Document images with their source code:
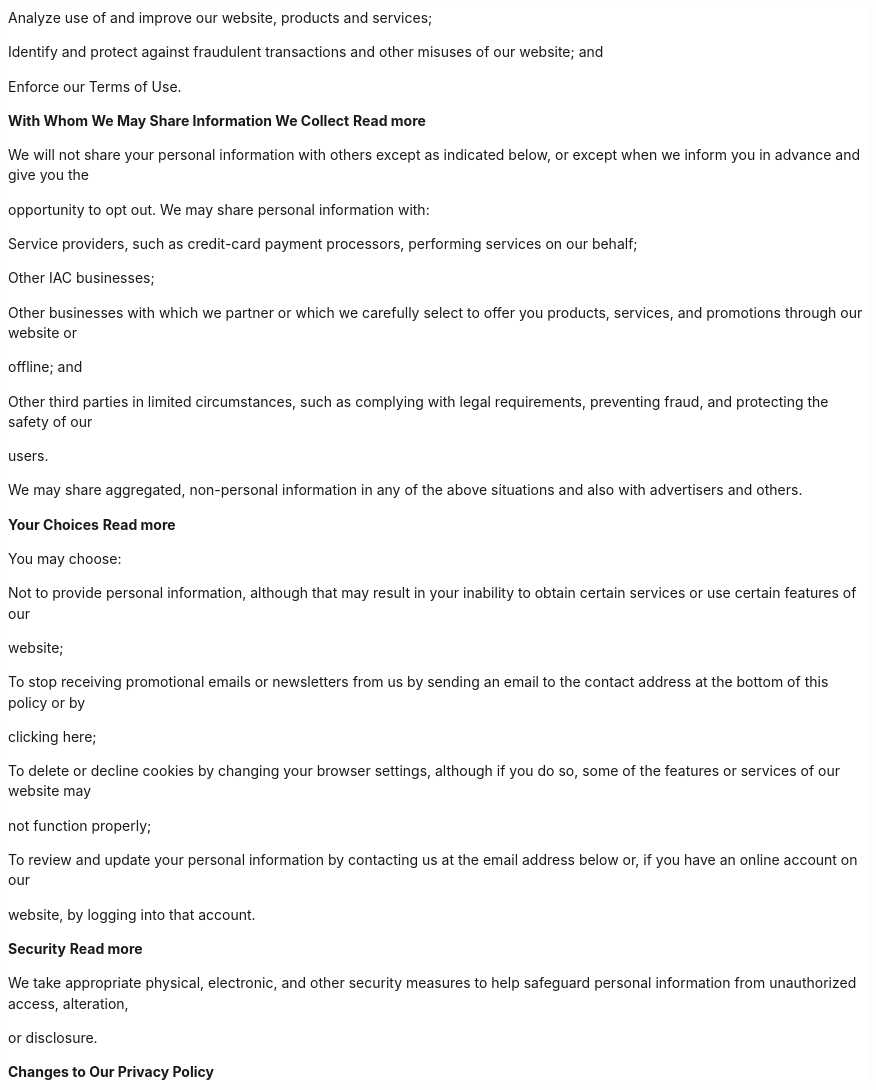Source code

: Analyze use of and improve our website, products and services;

Identify and protect against fraudulent transactions and other misuses of our website; and

Enforce our Terms of Use.

**With Whom We May Share Information We Collect** **Read more**

We will not share your personal information with others except as indicated below, or except when we inform you in advance and give you the

opportunity to opt out. We may share personal information with:

Service providers, such as credit-card payment processors, performing services on our behalf;

Other IAC businesses;

Other businesses with which we partner or which we carefully select to offer you products, services, and promotions through our website or

offline; and

Other third parties in limited circumstances, such as complying with legal requirements, preventing fraud, and protecting the safety of our

users.

We may share aggregated, non-personal information in any of the above situations and also with advertisers and others.

**Your Choices** **Read more**

You may choose:

Not to provide personal information, although that may result in your inability to obtain certain services or use certain features of our

website;

To stop receiving promotional emails or newsletters from us by sending an email to the contact address at the bottom of this policy or by

clicking here;

To delete or decline cookies by changing your browser settings, although if you do so, some of the features or services of our website may

not function properly;

To review and update your personal information by contacting us at the email address below or, if you have an online account on our

website, by logging into that account.

**Security** **Read more**

We take appropriate physical, electronic, and other security measures to help safeguard personal information from unauthorized access, alteration,

or disclosure.

**Changes to Our Privacy Policy**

### [Task objective]
Give the source text of all the rows above as a Markdown table with two columns, No. and Line, numbering each non-blank line in order and skipping blank lines. Leave the pictures out.

### [Task response]
| No. | Line |
|---|---|
| 1 | Source code |
| 2 | : Analyze use of and improve our website, products and services; |
| 3 | Identify and protect against fraudulent transactions and other misuses of our website; and |
| 4 | Enforce our Terms of Use. |
| 5 | **With Whom We May Share Information We Collect** **Read more** |
| 6 | We will not share your personal information with others except as indicated below, or except when we inform you in advance and give you the |
| 7 | opportunity to opt out. We may share personal information with: |
| 8 | Service providers, such as credit-card payment processors, performing services on our behalf; |
| 9 | Other IAC businesses; |
| 10 | Other businesses with which we partner or which we carefully select to offer you products, services, and promotions through our website or |
| 11 | offline; and |
| 12 | Other third parties in limited circumstances, such as complying with legal requirements, preventing fraud, and protecting the safety of our |
| 13 | users. |
| 14 | We may share aggregated, non-personal information in any of the above situations and also with advertisers and others. |
| 15 | **Your Choices** **Read more** |
| 16 | You may choose: |
| 17 | Not to provide personal information, although that may result in your inability to obtain certain services or use certain features of our |
| 18 | website; |
| 19 | To stop receiving promotional emails or newsletters from us by sending an email to the contact address at the bottom of this policy or by |
| 20 | clicking here; |
| 21 | To delete or decline cookies by changing your browser settings, although if you do so, some of the features or services of our website may |
| 22 | not function properly; |
| 23 | To review and update your personal information by contacting us at the email address below or, if you have an online account on our |
| 24 | website, by logging into that account. |
| 25 | **Security** **Read more** |
| 26 | We take appropriate physical, electronic, and other security measures to help safeguard personal information from unauthorized access, alteration, |
| 27 | or disclosure. |
| 28 | **Changes to Our Privacy Policy** |